Similarly, an independence referendum in 2017 found the Kurdish region at odds with the US and others. 

Things have changed a bit in recent years. The US has moved most of its forces to the Kurdish region because of safety concerns.

This came after 2019 tensions between the US and Iran and US president Donald Trump’s bizarre decision to twice try to leave Syria and claims he would use Iraq to “watch Iran.”

Iraq rejected that use and Iraq’s pro-Iran parties want the US to leave. But those parties suffered dismally in the elections, most probably because they massacred Iraqis during the 2019 protests.

Muqtada al-Sadr once against holds the keys to power in Baghdad. He appears amenable to a small US presence. He might also work with Kurdish parties to secure a coalition.  

A poster of Iraqi Shi'ite cleric Moqtada al-Sadr in the Sadr City district of Baghdad, Iraq June 21, 2021. (credit: REUTERS/AHMED SAAD/FILE PHOTO)A poster of Iraqi Shi’ite cleric Moqtada al-Sadr in the Sadr City district of Baghdad, Iraq June 21, 2021. (credit: REUTERS/AHMED SAAD/FILE PHOTO)

According to Rudaw, PUK co-chair Bafel Talabani on election day told media that they look to keep the presidency and their candidate is Barham Salih, who will be serving a second term if he is approved. While Bafel played a controversial role in the 2017 Kirkuk events, he has now risen to seemingly push his cousin Lahur Talibani out of power in Sulimaniyah. This wouldn’t matter that much except Lahur played a key role in relations with Kurds in Syria and also it means the PUK, already suffering in low vote turnout, is more divided. 

Iranian media interviewed a member of the Kurdistan Islamic Union this week and affirmed that the low turnout appears to mean many are tired of the corruption in Iraq and pessimistic about the future. This is good news for Iran because it can use this to infiltrate a divided and weak Iraq.
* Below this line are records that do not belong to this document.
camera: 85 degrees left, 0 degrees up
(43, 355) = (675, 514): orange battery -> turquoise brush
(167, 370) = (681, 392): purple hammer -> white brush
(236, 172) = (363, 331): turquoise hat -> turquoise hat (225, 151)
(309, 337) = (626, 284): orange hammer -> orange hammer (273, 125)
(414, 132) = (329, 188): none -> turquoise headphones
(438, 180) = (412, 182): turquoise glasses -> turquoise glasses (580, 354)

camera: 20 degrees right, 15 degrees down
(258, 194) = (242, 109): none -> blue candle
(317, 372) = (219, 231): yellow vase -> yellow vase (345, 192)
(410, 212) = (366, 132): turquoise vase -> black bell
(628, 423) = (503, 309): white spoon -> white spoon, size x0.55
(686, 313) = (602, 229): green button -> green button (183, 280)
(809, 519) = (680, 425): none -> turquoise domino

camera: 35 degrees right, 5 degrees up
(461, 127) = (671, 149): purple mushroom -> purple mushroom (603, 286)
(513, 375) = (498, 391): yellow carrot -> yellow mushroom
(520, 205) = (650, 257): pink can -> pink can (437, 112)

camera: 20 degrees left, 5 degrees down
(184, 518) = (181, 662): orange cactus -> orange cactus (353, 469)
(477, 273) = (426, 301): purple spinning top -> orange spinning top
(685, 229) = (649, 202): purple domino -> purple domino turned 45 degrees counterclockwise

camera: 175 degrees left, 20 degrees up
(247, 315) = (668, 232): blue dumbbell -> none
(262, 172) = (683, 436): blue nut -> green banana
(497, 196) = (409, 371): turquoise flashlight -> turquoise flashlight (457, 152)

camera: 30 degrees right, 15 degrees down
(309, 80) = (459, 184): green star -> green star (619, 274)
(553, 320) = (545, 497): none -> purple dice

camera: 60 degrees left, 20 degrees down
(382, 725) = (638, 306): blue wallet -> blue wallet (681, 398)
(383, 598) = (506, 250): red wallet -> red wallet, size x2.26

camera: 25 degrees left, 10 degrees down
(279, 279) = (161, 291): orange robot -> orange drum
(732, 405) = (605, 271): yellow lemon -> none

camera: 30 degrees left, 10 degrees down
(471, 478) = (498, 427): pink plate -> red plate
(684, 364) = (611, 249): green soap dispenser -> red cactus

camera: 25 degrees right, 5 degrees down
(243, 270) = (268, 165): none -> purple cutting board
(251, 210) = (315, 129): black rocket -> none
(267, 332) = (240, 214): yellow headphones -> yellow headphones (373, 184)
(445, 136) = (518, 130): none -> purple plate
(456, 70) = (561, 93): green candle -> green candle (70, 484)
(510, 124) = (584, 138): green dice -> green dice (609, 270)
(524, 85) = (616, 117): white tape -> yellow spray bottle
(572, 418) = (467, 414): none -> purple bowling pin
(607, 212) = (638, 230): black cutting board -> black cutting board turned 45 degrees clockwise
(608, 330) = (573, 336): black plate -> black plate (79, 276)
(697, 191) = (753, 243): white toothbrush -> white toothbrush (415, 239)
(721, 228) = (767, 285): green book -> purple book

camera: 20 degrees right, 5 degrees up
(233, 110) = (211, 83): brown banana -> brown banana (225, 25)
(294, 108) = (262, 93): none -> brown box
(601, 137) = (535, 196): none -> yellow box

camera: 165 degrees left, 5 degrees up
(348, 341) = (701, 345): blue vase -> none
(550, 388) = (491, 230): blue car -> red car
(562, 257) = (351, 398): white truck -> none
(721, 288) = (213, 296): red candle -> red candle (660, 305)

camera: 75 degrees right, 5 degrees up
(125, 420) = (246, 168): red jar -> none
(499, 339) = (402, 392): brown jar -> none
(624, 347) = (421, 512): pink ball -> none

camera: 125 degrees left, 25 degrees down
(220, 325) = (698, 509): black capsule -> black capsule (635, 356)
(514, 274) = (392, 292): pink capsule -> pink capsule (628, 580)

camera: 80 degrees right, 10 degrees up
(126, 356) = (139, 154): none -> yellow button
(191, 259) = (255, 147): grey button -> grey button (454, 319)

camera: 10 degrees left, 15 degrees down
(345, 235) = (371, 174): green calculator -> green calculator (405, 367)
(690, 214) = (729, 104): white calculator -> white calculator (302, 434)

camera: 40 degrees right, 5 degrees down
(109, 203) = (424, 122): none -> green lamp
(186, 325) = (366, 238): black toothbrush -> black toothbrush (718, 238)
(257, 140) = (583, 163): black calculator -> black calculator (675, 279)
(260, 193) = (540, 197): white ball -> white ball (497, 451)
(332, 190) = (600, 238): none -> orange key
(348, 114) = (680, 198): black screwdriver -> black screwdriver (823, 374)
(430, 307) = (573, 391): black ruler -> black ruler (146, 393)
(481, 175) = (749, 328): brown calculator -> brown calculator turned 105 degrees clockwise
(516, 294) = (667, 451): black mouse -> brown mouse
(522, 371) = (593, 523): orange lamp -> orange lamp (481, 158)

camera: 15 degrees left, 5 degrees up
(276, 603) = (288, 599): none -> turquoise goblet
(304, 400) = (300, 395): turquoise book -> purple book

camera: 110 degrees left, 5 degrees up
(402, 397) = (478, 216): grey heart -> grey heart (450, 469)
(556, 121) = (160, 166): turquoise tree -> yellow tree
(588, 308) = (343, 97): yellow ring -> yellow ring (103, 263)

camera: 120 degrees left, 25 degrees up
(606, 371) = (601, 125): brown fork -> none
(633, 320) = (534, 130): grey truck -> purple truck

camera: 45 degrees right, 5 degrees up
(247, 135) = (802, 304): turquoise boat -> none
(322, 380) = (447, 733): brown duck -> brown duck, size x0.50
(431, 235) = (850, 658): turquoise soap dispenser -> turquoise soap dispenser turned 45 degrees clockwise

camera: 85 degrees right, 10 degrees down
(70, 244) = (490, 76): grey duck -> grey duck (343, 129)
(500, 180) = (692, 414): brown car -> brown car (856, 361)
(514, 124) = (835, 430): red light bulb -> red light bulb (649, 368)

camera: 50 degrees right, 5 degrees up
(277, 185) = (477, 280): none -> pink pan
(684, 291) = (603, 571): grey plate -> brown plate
Iran, unlike the Saddam regime or the regimes of Assad and Turkey, has never sought to erase the Kurds or genocide them. But Iran’s close relationship with Kurds in Iraq doesn’t mean it has the best interests of the autonomous region at heart. It wants the region divided.  

Tasnim reports that “regarding the effects of the Iraqi parliamentary elections on the upcoming parliamentary elections in the Kurdistan Region, the member of the Islamic Union in the Kurdistan Regional Parliament said ‘The Iraqi elections were seen, there may be changes in the regional parliamentary elections, but the essence of the matter in this region remains the same and the crises will continue.’”

The interview went on to note “corruption in Kurdistan region irreparable blows to national unity in the two ruling parties of the Kurdistan Region will continue to compete for party privileges and high positions in Baghdad, and the issue of uniting the Kurdish currents is not achievable, and this will affect the problems of the region and the central government.”

For Iran, which saw a weakening of support for its militia-based Fatah Alliance in Baghdad, the Kurdish parties may be a welcome source of potential work for Tehran. This is because Iran sees them as potential allies in the broader context, despite the existence of Iranian Kurdish dissidents in Erbil and despite the close ties between KDP and the US.